As a published poet and former actor, Terreblanche was a gifted public speaker
By Peter Burdin
BBC News, Johannesburg
The white supremacist leader Eugene Terreblanche, who was murdered on Saturday, was a controversial figure in South African politics for many years.
In the years before Nelson Mandela won the country's first democratic elections in 1994, Terreblanche and his paramilitary AWB movement vowed to bring war in South Africa, rather than accept majority rule.
I remember reporting on an AWB rally at Union Buildings in Pretoria a year before the elections when Terreblanche told thousands of supporters: "If the ANC wants war, we shall give them war my friends."
And his threats took on an even more sinister tone when a few weeks later his black-shirted elite guard smashed an armoured vehicle into the World Trade Centre in Johannesburg, where the negotiations to forge a democratic South Africa were taking place.
Punching and slapping
That day we watched as Terreblanche's forces brought the talks to a standstill.

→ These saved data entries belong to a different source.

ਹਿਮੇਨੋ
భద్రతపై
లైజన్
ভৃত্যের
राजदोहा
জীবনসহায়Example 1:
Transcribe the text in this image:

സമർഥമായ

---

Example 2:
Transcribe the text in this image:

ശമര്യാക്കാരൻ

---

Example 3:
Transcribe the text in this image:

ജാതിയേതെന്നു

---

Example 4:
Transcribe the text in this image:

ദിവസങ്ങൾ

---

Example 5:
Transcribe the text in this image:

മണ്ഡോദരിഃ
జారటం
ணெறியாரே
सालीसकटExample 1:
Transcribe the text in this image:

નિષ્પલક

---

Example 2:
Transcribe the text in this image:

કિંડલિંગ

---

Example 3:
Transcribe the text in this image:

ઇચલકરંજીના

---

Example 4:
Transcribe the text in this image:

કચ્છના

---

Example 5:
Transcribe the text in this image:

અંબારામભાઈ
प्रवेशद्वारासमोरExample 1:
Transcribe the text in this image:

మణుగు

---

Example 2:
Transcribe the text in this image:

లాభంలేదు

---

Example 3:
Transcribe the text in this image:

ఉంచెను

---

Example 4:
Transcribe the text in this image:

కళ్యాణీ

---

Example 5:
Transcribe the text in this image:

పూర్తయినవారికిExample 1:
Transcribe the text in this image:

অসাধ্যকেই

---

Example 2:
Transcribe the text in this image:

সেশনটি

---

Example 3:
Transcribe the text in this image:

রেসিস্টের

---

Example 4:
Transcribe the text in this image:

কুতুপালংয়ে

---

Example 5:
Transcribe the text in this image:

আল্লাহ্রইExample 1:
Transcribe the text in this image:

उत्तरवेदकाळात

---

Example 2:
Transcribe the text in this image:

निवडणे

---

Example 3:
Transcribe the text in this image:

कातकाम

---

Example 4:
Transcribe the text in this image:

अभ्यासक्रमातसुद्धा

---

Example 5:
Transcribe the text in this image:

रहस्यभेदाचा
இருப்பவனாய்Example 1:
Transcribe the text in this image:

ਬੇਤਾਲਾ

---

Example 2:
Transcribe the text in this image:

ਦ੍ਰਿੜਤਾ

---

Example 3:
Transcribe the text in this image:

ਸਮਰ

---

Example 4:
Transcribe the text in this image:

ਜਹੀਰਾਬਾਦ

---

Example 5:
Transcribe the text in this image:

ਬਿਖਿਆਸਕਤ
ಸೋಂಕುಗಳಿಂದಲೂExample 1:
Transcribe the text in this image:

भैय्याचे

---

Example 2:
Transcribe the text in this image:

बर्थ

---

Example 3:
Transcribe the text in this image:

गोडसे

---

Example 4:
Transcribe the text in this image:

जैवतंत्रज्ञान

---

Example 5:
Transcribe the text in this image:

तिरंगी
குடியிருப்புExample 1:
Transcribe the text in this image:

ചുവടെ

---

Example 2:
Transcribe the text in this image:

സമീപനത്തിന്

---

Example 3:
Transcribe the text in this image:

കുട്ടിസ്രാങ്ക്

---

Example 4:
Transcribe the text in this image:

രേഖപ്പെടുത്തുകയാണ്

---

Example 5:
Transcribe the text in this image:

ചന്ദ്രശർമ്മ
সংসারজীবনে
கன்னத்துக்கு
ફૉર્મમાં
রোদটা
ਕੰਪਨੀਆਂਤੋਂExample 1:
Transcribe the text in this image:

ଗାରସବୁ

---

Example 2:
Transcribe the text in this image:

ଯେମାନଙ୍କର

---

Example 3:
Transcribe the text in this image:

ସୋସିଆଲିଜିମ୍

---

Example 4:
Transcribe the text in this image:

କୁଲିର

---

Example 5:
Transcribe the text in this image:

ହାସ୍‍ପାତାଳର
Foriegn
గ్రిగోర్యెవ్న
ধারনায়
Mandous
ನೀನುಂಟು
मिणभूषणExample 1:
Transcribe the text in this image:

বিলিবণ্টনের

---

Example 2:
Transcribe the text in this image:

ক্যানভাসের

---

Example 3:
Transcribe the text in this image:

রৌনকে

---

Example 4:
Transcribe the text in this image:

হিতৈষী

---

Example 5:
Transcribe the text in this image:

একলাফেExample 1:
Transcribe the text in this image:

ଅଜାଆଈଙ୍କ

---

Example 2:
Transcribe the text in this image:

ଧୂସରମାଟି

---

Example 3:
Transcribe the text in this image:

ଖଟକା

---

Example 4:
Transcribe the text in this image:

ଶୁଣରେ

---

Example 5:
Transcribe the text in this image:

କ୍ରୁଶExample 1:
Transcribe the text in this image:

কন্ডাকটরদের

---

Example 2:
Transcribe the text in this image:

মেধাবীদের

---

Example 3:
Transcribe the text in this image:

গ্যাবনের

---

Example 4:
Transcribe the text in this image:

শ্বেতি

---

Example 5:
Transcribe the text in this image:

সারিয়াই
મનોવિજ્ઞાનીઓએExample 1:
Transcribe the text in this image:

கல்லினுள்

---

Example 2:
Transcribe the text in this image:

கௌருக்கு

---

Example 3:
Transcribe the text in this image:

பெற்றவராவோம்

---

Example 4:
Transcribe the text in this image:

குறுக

Relatives, friends and followers paid their respects at Terreblanche's home
Hundreds of armed AWB members clad in their military fatigues forced their way into the building.

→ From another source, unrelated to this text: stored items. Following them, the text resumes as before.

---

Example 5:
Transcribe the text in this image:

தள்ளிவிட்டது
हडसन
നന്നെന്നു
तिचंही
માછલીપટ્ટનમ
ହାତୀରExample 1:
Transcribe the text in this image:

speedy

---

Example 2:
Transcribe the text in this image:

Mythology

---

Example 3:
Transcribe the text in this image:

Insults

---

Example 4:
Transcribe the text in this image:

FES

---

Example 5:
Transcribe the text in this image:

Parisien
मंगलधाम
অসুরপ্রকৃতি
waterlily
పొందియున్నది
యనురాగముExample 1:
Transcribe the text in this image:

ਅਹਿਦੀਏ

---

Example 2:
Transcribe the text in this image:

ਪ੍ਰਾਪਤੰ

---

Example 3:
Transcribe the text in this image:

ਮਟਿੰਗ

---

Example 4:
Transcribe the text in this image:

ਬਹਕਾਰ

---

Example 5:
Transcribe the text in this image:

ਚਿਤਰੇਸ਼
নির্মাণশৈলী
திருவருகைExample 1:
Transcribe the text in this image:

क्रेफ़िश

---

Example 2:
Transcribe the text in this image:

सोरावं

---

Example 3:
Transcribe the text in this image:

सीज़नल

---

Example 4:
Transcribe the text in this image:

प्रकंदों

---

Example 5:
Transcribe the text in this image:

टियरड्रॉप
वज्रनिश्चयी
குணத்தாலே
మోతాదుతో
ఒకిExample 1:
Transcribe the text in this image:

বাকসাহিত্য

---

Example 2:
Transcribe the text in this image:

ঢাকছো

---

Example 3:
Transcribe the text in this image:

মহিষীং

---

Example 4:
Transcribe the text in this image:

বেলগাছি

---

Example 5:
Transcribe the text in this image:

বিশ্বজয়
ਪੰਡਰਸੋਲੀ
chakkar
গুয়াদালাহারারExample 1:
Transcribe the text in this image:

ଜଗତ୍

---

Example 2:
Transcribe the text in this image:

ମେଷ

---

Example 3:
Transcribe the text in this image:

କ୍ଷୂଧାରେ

They strode into the negotiating chambers, before punching and slapping delegates.
Key negotiators had to hide in locked offices as Terreblanche and his men vowed that they would halt the talks by force if necessary.
The AWB - Afrikaner Weerstandsbeweging (Afrikaner Resistance Movement) - had already shown it had a propensity for violence.

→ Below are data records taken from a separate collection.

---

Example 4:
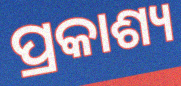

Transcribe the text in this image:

ପ୍ରକାଶ୍ୟ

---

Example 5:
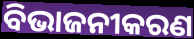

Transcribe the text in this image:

ବିଭାଜନୀକରଣ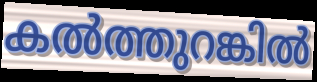
കൽത്തുറങ്കിൽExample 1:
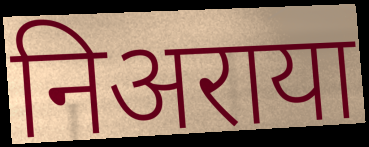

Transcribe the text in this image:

निअराया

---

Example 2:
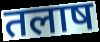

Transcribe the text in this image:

तलाष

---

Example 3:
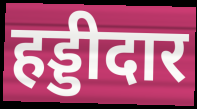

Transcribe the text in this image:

हड्डीदार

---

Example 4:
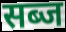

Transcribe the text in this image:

सब्ज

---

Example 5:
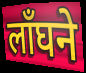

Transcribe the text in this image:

लाँघने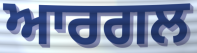
ਆਰਗਲ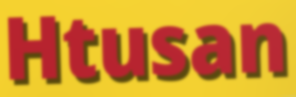
HtusanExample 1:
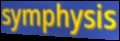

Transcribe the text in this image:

symphysis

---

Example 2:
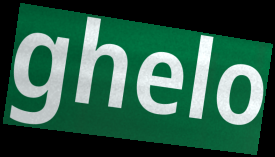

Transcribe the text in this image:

ghelo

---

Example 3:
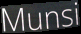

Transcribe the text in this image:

Munsi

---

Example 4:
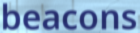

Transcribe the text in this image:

beacons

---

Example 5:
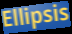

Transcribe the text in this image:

EllipsisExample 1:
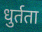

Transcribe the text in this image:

धुर्तता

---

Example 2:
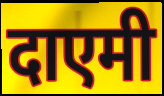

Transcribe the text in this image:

दाएमी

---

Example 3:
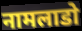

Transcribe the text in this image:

नामलाडो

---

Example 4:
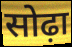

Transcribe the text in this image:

सोढ़ा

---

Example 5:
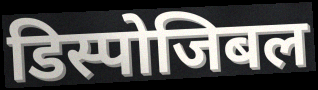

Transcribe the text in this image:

डिस्पोजिबल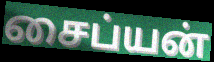
சைப்யன்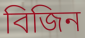
বিজিনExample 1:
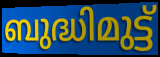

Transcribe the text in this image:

ബുദ്ധിമുട്ട്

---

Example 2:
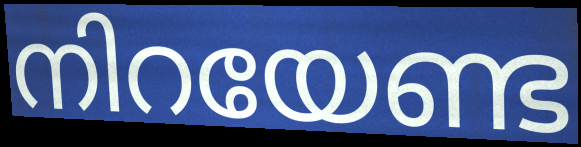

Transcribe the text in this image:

നിറയേണ്ട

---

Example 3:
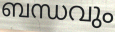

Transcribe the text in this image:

ബന്ധവും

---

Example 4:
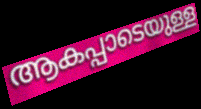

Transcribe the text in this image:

ആകപ്പാടെയുള്ള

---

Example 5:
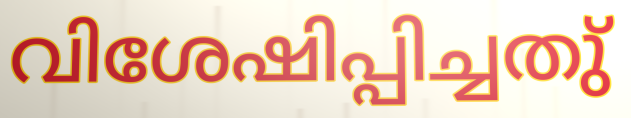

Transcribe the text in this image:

വിശേഷിപ്പിച്ചതു്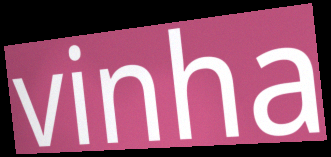
vinha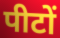
पीटों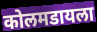
कोलमडायलाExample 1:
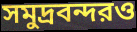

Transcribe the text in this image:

সমুদ্রবন্দরও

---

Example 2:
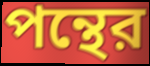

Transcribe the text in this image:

পন্থের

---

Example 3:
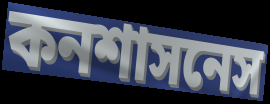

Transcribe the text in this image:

কনশাসনেস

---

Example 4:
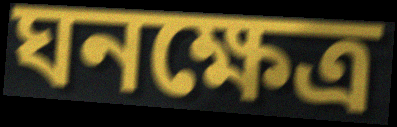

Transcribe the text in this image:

ঘনক্ষেত্র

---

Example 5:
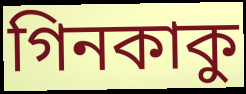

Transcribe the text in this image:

গিনকাকু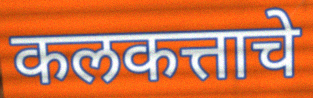
कलकत्ताचे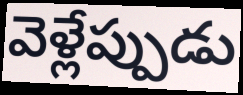
వెళ్లేప్పుడు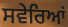
ਸਵੇਰਿਆਂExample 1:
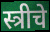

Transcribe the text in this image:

स्त्रीचे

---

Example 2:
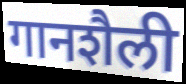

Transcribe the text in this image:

गानशैली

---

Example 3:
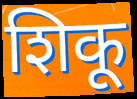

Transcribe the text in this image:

शिकू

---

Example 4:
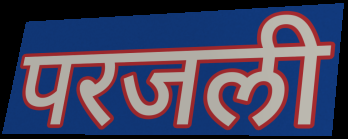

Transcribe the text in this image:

परजली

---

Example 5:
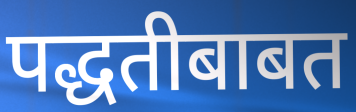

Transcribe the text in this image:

पद्धतीबाबत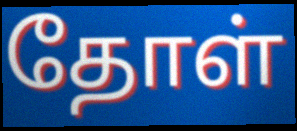
தோள்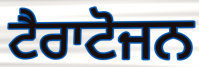
ਟੈਰਾਟੋਜਨ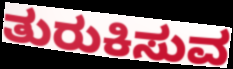
ತುರುಕಿಸುವ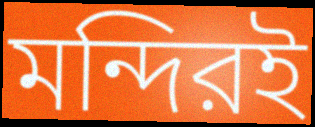
মন্দিরইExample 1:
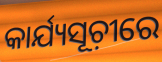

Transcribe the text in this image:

କାର୍ଯ୍ୟସୂଚ଼ୀରେ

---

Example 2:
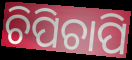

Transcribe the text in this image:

ଚିପିଚାପି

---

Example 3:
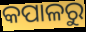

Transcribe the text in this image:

କପାଳରୁ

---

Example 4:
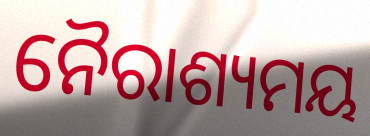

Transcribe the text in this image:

ନୈରାଶ୍ୟମୟ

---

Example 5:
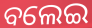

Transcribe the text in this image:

ବଲେଇ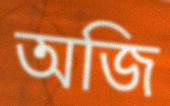
অজিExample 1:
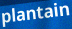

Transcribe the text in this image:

plantain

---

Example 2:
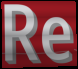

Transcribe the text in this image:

Re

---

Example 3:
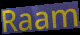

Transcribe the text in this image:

Raam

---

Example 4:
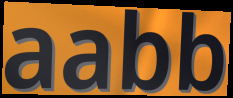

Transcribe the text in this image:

aabb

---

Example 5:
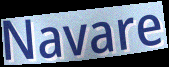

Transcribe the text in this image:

Navare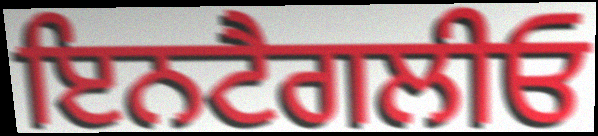
ਇਨਟੈਗਲੀਓ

In 1991, it fought gun battles with the police at Potchefstroom to show their opposition to the National Party's plans to start the negotiating process with the ANC.
And in Terreblanche, the AWB had found a leader who could appeal to right-wing Afrikaners' deepest fears and galvanise them into a fighting force which believed it could halt the end of the apartheid system and create a white Afrikaner homeland.
I watched Terreblanche speak on several occasions and there's no doubt that he was a formidable public speaker.
TERREBLANCHE: KEY DATES
1941: Born on farm in Transvaal town of Ventersdorp
1973: Co-founds AWB to protect rights of Boers' descendants
1993: AWB vehicle smashes into World Trade Centre in Jo'burg during talks to end apartheid
1994: AWB invades tribal homeland of Bophuthatswana and is defeated; three AWB men die
1998: Accepts moral blame for 1994 bombings that killed 21
2001: Jailed for attempted murder of farm-worker
2004: Released from prison
With his rich bass voice and total command of the Afrikaans language he had the ability to whip up a crowd and inspire them to follow him.
A published poet and former actor, his use of language was a key element in his leadership of the right-wing movement.
He attempted to strike a romantic pose as a leader and would ride wearing full military regalia on a large white charger in front of his supporters.
At one such rally his horse reared up and threw him to the ground, bringing ridicule to his bravado as a military leader.
He was a showman, but commentators in South Africa were never quite sure how seriously to take him.
Amid the military pomp and the fiery speeches threatening war and the abyss there was always something of the buffoon about him, an element of the comic dictator straight out of central casting.
To those of us covering the South African transition to democracy at the time, the threat of a civil war seemed real enough.
But it was in the violent political rivalry between the ANC and Chief Buthelezi's Inkatha Freedom Party where our real fears lay.
The threats of Terreblanche to go to war always seemed a violent sideshow, the frightening sting in the tail of a moribund old order, rather than a genuine barrier to the ultimate arrival of democracy.
The contradiction between military leader and comic figure was highlighted just before the 1994 democratic elections in South Africa.
Terreblanche ordered his supporters into the old homeland of Bophuthatswana to help crush street protests.
It was billed as the first step towards carving out a territory to create a white Afrikaner homeland.
But it turned into a farce.
Far from entering the capital Mafikeng as a disciplined military force, Terreblanche's men arrived looking bewildered and confused in a succession of trucks and farm vehicles.
They didn't seem to have proper orders and just hung around waiting for direction.
It ended in tragedy when one of the vehicles crashed and three AWB fighters were cut off from their colleagues and shot dead as they lay on the ground pleading for help.
The AWB continued its campaign to disrupt the march to democracy.
During the 1994 elections three bombs went off in and around Johannesburg.
But Terreblanche's threats proved empty, as South Africans turned out in their millions to vote in their country's first democratic polls.
I recall one old black voter that day telling us: "We've waited 300 years for this day and no AWB bombs are going to stop us voting now."
In recent years Terreblanche had lived in relative obscurity, but in 2008 he attempted to revive the AWB movement.
To the end he was declaring to his supporters that white Afrikaners should create their own country.
Always the master of the grand political gesture, he said that was a fight he'd take to the International Court at The Hague.